Property as an Opportunity for Public Theft
Today is the day that the Supreme Court gets a chance to reconsider its egregious Kelo decision by deciding whether or not to review the soon-to-be notorious Didden case. In Kelo, as the New York Sun trenchantly explains it, the nine permitted a definition of "public use" that was so vague that New London could seize property from one private owner to make way for another private owner to build a shopping center. The effect of Kelo was to revive the notorious practices behind the urban renewal efforts of the 1960s that did so much to uproot African-American and ethnic neighborhoods at great social and economic cost to the cities. Shortly after the Kelo judgment, one John Stevens, the liberal author of the majority opinion, expressed regret at having handed down such a decision.
In the Didden case the village of Port Chester, NY (New York is one of 18 states that haven’t moved legislatively to effectively overturn Kelo) effectively handed its powers of eminent domain over to a developer who then used that authority to try and shake down property owners who were about to build a Walgreens.
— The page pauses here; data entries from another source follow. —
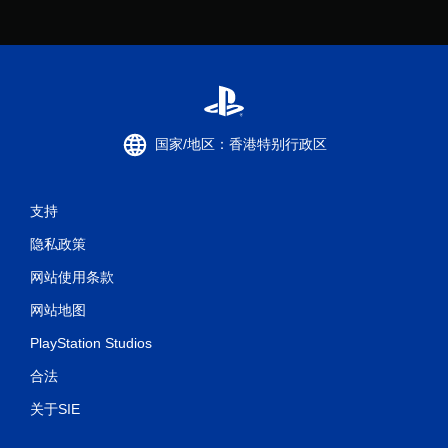
国家/地区：香港特别行政区
支持
隐私政策
网站使用条款
网站地图
PlayStation Studios
合法
关于SIE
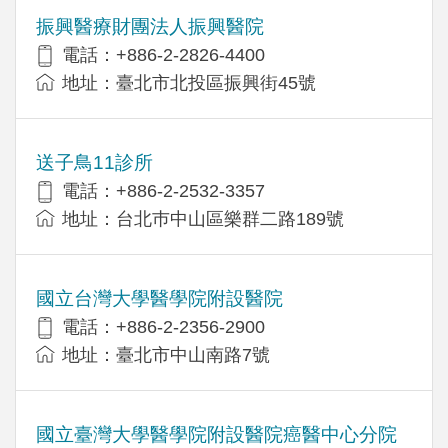
振興醫療財團法人振興醫院
電話：+886-2-2826-4400
地址：臺北市北投區振興街45號
送子鳥11診所
電話：+886-2-2532-3357
地址：台北巿中山區樂群二路189號
國立台灣大學醫學院附設醫院
電話：+886-2-2356-2900
地址：臺北市中山南路7號
國立臺灣大學醫學院附設醫院癌醫中心分院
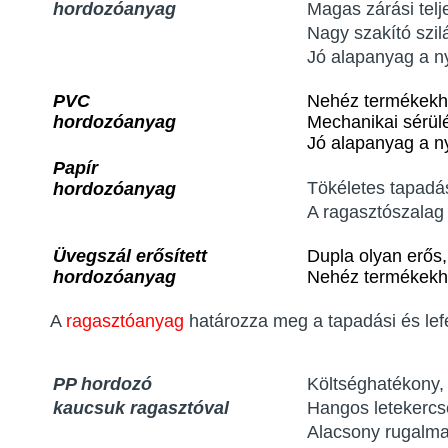
hordozóanyag
Magas zárási tel
Nagy szakító szi
Jó alapanyag a ny
PVC
Nehéz termékekhe
hordozóanyag
Mechanikai sérül
Jó alapanyag a ny
Papír
Tökéletes tapadás
hordozóanyag
A ragasztószalag f
Üvegszál
erősített
Dupla olyan erős,
hordozóanyag
Nehéz termékekhe
A
ragasztóanyag
határozza meg a tapadási és lefe
PP hordozó
Költséghatékony, 
kaucsuk ragasztóval
Hangos letekercs
Alacsony rugalma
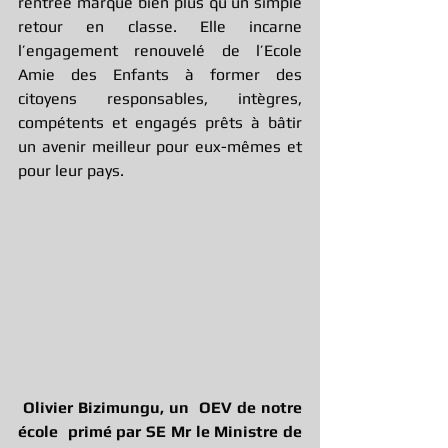
rentrée marque bien plus qu’un simple 
retour en classe. Elle incarne 
l’engagement renouvelé de l’Ecole 
Amie des Enfants à former des 
citoyens responsables, intègres, 
compétents et engagés prêts à bâtir 
un avenir meilleur pour eux-mêmes et 
pour leur pays.
Olivier Bizimungu, un  OEV de notre 
école  primé par SE Mr le Ministre de 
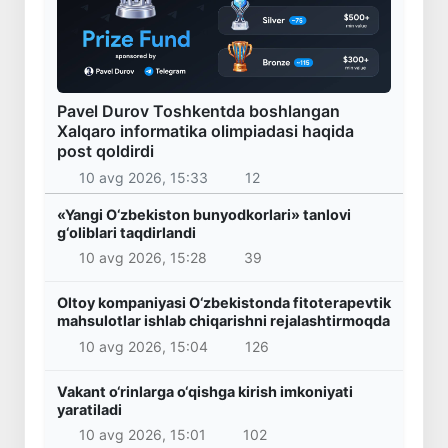
Pavel Durov Toshkentda boshlangan
Xalqaro informatika olimpiadasi haqida
post qoldirdi
10 avg 2026, 15:33
12
«Yangi O‘zbekiston bunyodkorlari» tanlovi
g‘oliblari taqdirlandi
10 avg 2026, 15:28
39
Oltoy kompaniyasi O‘zbekistonda fitoterapevtik
mahsulotlar ishlab chiqarishni rejalashtirmoqda
10 avg 2026, 15:04
126
Vakant o‘rinlarga o‘qishga kirish imkoniyati
yaratiladi
10 avg 2026, 15:01
102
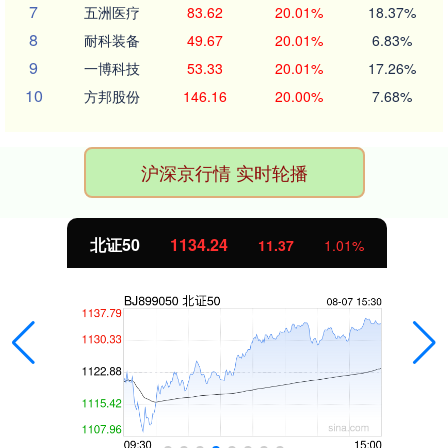
7
五洲医疗
83.62
20.01%
18.37%
8
耐科装备
49.67
20.01%
6.83%
9
一博科技
53.33
20.01%
17.26%
10
方邦股份
146.16
20.00%
7.68%
沪深京行情 实时轮播
北证50
1134.24
11.37
1.01%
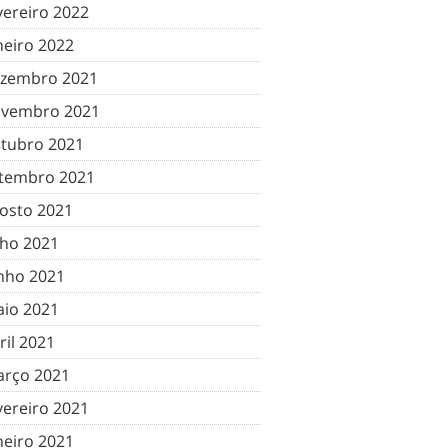
vereiro 2022
neiro 2022
zembro 2021
vembro 2021
tubro 2021
tembro 2021
osto 2021
lho 2021
nho 2021
io 2021
ril 2021
rço 2021
vereiro 2021
neiro 2021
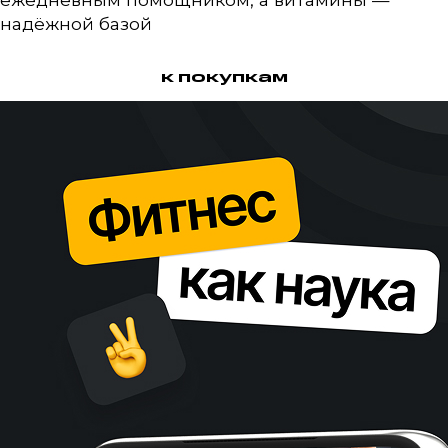
надёжной базой
к покупкам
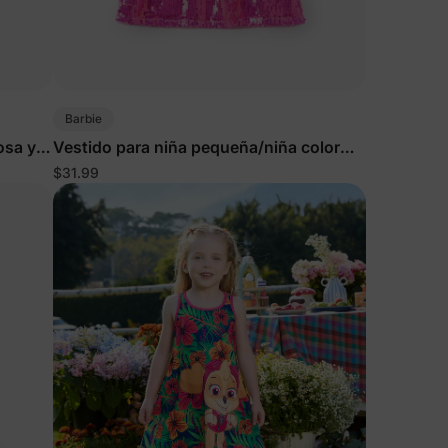
Barbie
osa y
Vestido para niña pequeña/niña color
rosa rosa
$31.99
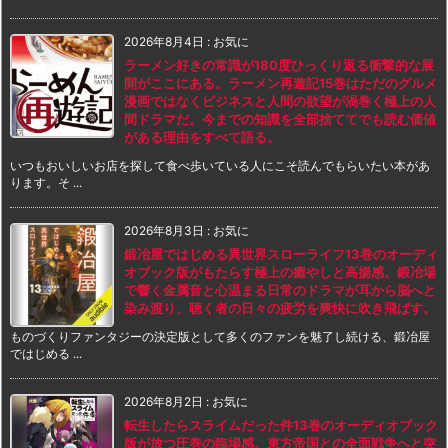
2026年8月4日
:
お気に
ラーメン好きの常識が180度ひっくり返る衝撃的な展
開がここにある。ラーメン再遊記15巻はただのグルメ
漫画ではなくビジネスと人間の欲望が渦巻く極上の人
間ドラマだ。今までの知識を全部捨ててでも読む価値
がある理由をすべて語る。
いつもおいしいお店を探して食べ歩いている人にこそ読んでもらいたい本があ
ります。そ ...
2026年8月3日
:
お気に
鍛冶屋ではじめる異世界スローライフ13巻のオーディ
オブック版がもたらす極上の癒やしと高揚感。鍛冶場
で響く金属音と心温まる日常のドラマが耳から脳へと
染み渡り、聴く者の日々の疲労を爽快に吹き飛ばす。
ものづくりファンタジーの決定版として多くのファンを魅了し続ける、鍛冶屋
ではじめる ...
2026年8月2日
:
お気に
転生したらスライムだった件13巻のオーディオブック
版が放つ圧巻の臨場感。東方帝国との全面戦争へと突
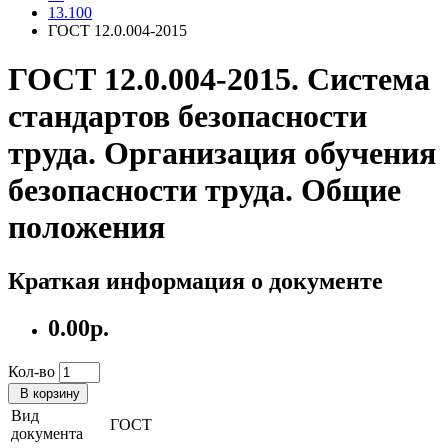
13.100
ГОСТ 12.0.004-2015
ГОСТ 12.0.004-2015. Система
стандартов безопасности
труда. Организация обучения
безопасности труда. Общие
положения
Краткая информация о документе
0.00р.
Кол-во
В корзину
Вид
ГОСТ
документа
The 2nd U.S. Circuit Court of Appeals used last the Kelo decision as a basis for a decision backing the village's power play.
Like ACLUers, orthodox Hayekians assume that citizens can be protected from this sort of public abuse by drawing bright lines defining what does or doesn’t constitute public use. Both groups want to eliminate the possibility of officials exercising discretion. But the problem with bright lines is that no matter how pure the intentions, any set of rules can be gamed so that in the end there is no substitute for discretion and judgment.
This point is made in Let There Be Blight, an engaging op-ed piece in Thursday’s Wall Street Journal, in which William Maurer describes the machination of the town government of Burien Washington. The town government wanted to displace a popular diner to make way for its redevelopment scheme. Rather than risk a law suit if they used their powers of eminent domain to seize the property only to hand it over to a private developer, they decided to run a road through the diner—all in the name of serving public uses, of course. “A trial court,” notes Maurer, “concluded that the city's actions might be "oppressive" and "an abuse of power"—but allowed the condemnation anyway. The Washington Court of Appeals affirmed, and the Washington Supreme Court refused to hear the case. That leaves matters in the hand of our nine legislators in robes.